Trepidation In a Homecoming, Life Without Plans
I worked as a kitchen designer while I was completing my undergraduate degree, almost by accident. I started in the showroom selling high-end appliances, embarrassing my co-worker competition by the sheer volume of product and extended warranties I could sell, even though I worked part-time. A customer once told me that I have the sort of face that could sell anything, there’s a real honesty in my eyes, and I suppose I have no reason not to believe him. In an attempt to boost sales, the manager decided I would attend the training classes to become certified in design, and that I’d no longer be polishing the stainless on the showroom floor.
I already had a love of real estate and architecture, which would later manifest itself in a career in real estate finance and development, and this job was an exercise in designing dream kitchens on any budget: matching paint colors, selecting subway tiles, explaining the purpose of a toe-kick, and working with AutoCAD, making perfect sense of gridlines and building standards to create renderings, blueprints, of what the path to a complete kitchen would look like.

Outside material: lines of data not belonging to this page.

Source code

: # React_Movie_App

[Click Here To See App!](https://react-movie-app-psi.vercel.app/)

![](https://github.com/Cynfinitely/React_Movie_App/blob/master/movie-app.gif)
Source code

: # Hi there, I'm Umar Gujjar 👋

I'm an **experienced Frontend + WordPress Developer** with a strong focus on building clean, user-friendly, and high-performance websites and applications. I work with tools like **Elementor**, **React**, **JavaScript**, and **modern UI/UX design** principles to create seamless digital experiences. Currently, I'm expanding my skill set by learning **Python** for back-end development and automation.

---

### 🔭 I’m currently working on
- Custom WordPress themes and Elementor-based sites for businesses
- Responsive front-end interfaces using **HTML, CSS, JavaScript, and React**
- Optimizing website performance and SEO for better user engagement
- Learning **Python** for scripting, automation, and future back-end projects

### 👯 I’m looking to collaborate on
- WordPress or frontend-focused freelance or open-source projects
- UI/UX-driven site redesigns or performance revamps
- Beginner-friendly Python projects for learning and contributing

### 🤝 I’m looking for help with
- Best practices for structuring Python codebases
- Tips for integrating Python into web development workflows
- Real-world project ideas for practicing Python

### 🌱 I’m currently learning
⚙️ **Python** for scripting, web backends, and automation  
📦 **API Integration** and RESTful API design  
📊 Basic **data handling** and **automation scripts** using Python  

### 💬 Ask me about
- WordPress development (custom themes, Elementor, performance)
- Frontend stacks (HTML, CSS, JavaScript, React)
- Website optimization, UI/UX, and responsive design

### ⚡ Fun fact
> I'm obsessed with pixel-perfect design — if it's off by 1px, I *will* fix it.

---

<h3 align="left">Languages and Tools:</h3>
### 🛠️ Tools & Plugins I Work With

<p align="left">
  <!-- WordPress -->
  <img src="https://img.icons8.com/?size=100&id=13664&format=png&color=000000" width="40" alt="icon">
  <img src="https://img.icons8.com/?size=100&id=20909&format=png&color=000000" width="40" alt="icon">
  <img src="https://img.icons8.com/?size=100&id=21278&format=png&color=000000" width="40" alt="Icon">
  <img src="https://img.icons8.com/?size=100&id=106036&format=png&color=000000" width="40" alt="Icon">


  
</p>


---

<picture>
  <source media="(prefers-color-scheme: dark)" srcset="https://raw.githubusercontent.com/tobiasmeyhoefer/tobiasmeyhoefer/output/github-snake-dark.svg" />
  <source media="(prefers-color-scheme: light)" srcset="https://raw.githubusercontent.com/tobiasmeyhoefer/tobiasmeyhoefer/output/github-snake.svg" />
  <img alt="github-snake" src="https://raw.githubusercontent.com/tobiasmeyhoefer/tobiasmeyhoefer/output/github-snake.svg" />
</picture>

In a consult, I’d make a rough sketch by hand, trying to capture the feel of the space, sometimes grabbing style magazines with dog-eared pages to belabor the design point I was trying to make to an ignorant consumer. When they left, I’d spend hours in front of the computer working to arrange the boxes on the computer screen, knowing all the tricks of a veteran like remembering heat-shields on cabinets next to stoves, the right side cabinet for a micro-hood, and that no matter how much customers resisted the price, kitchen organization is much better with sliding shelves.